▸ 取り組む課題
1 > 書籍紹介文によると、『ブローデル歴史集成』の邦訳は何巻本になる見込みですか。
2 > 書籍紹介文の最後の文に続けて、同じ調子で文章を書き進めてください。

▸ 書籍紹介文

ルネサンス時代を中心に、魔女学の書物をもとに、その内実に迫ろうとする一冊
のようです。魔女学の書物そのものの検討というのは、そう聞くと意外にあまり
光が当てられていない感じです(おそらくエゾテリックな内容のせいでしょう
か)。ですが民衆史的にも、そういうアプローチには興味深いものがあります
ね。

○『魔女の文明史』
安田喜憲編、八坂書房、?6,800
ISBN 4-89694-835-1

こちらは論文集。魔女をより巨視的に捉えようとする一冊のようです。どうやら
現代にも通じる「マージナルな人々の迫害」といったテーマも見据えていそうで
す。

○『ブローデル歴史集成 1 地中海をめぐって』
ブローデル著、浜名優美監訳、藤原書店、?9,500
ISBN 4-89434-372-X

歴史家フェルナン・ブローデルの様々なテクストを集めた一大集成、原書
("Les Ecrits de Fernand Braudel", Editions de Fallois -- 各巻500ページを越
える大著です)どおり邦訳も3巻本になるようですね。1巻目は北アフリカ、ス
ペイン帝国、16世紀のイタリアなどについての論考が収録されています。

▸ 提供データ
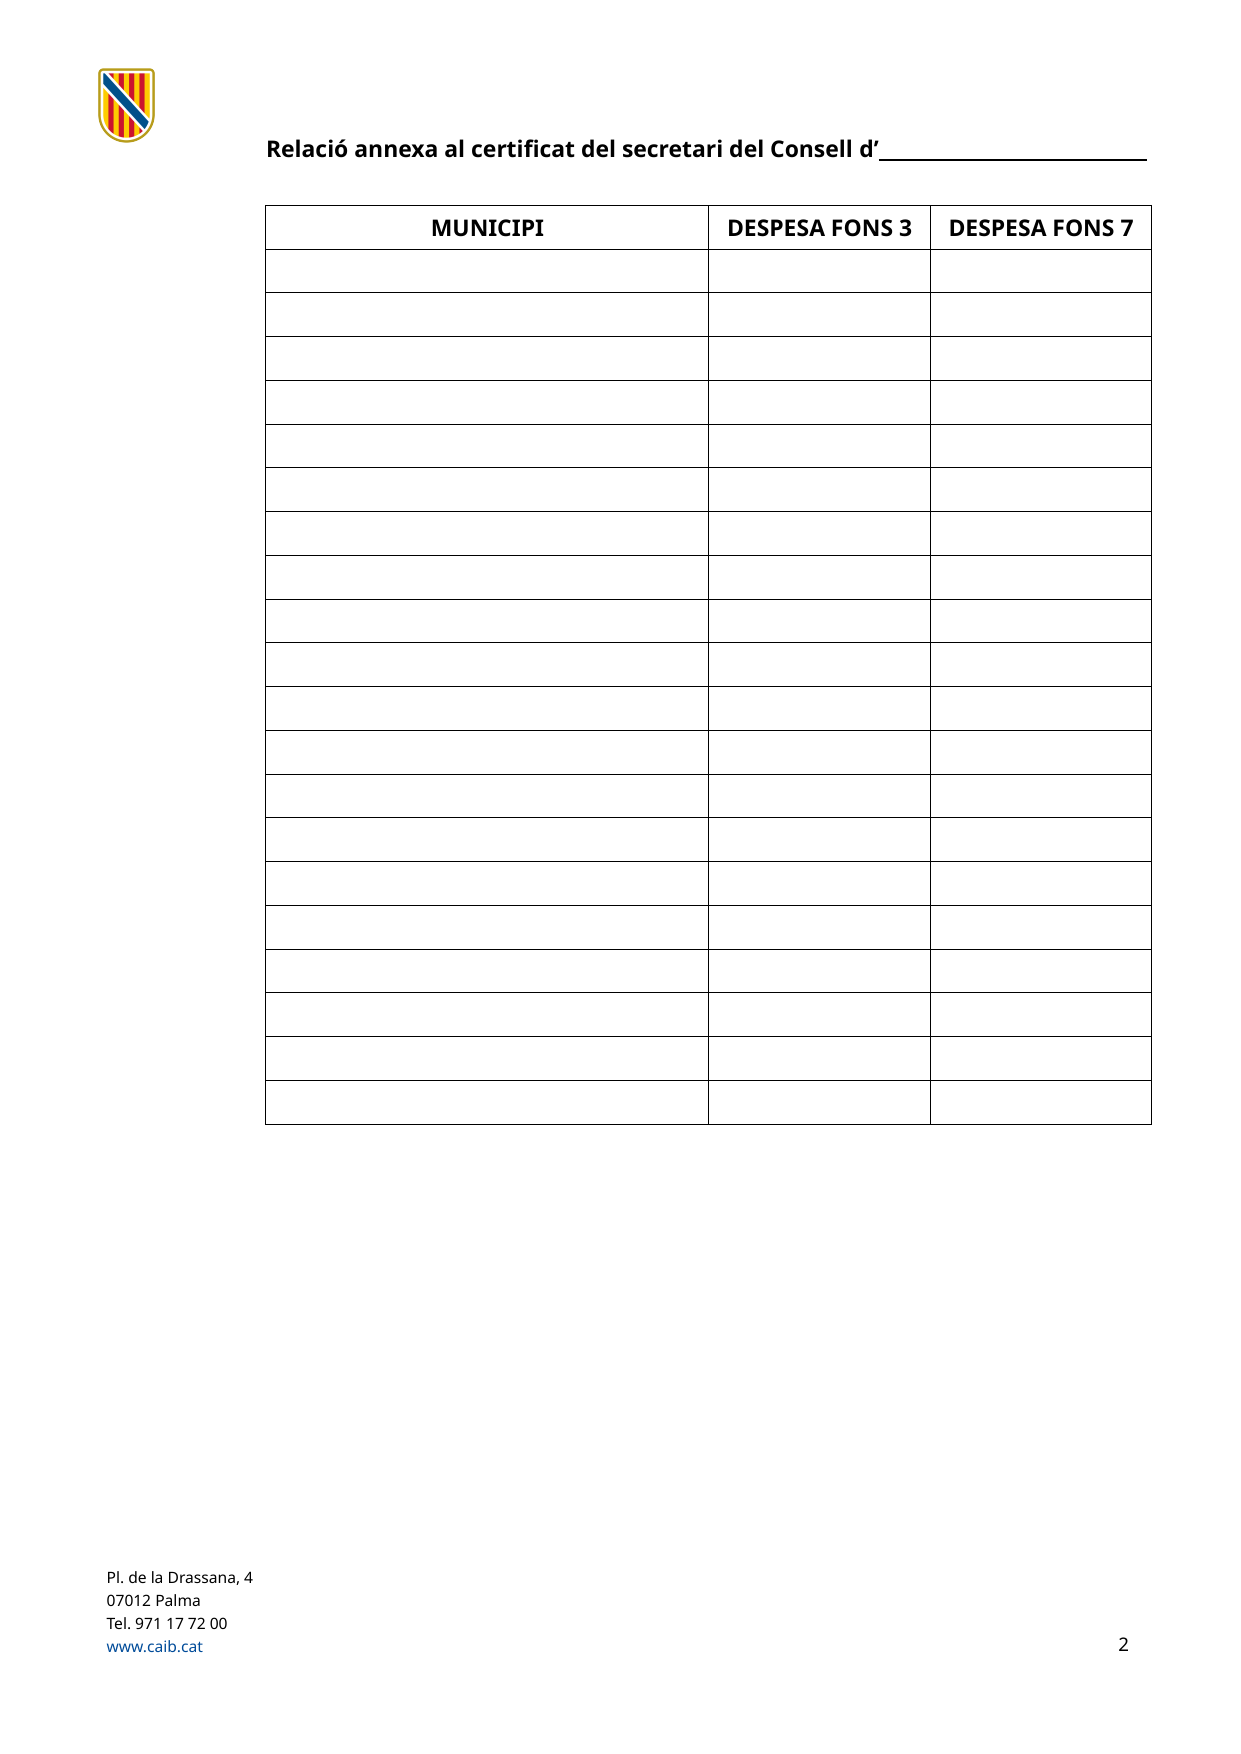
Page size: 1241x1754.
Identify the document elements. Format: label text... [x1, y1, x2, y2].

▸ 回答
1 > 3巻本です。

2 >
○『地域からみたヨーロッパ中世 中世ベルギーの都市・商業・心性』
(MINERVA西洋史ライブラリー 61)
アンドレ・ジョリス著、瀬原 義生監訳、ミネルヴァ書房、?4,000
ISBN 4-623-03714-2

ベルギーの限定地域における都市社会形成史。心性史などのアプローチも盛り込
んでいるようで、面白そうです。ベルギーというところがまたいいですね。著者
はリエージュ大学の名誉教授ということで、扱う地域もちょうどその一帯(ムー
ズ川沿い)です。地域史は深まると、とても面白い鉱脈に出くわすことがあるよ
うで、興味は尽きません。

○『イコンの道 ビザンティンからロシアへ
川又一英著、東京書籍、?2,600
ISBN 4-487-79897-3

内容説明がそそりますね。「東方正教の歴史・文化・現在を12のキーワードで
読み解き、ビザンティン文化圏の深層を探る。祈りの原点でもあり、ロシアを映
し出す鏡でもあるイコン(聖像画)一千年の盛衰とは−」。イコンの写真を眺め
るのは楽しいので、それだけでも「買い」でしょうか。


------文献講読シリーズ-----------------------
「マグナ・カルタ」その3

今回は第5条から第10条までです。土地の相続の続き、寡婦の相続、債務など
が取り上げられています。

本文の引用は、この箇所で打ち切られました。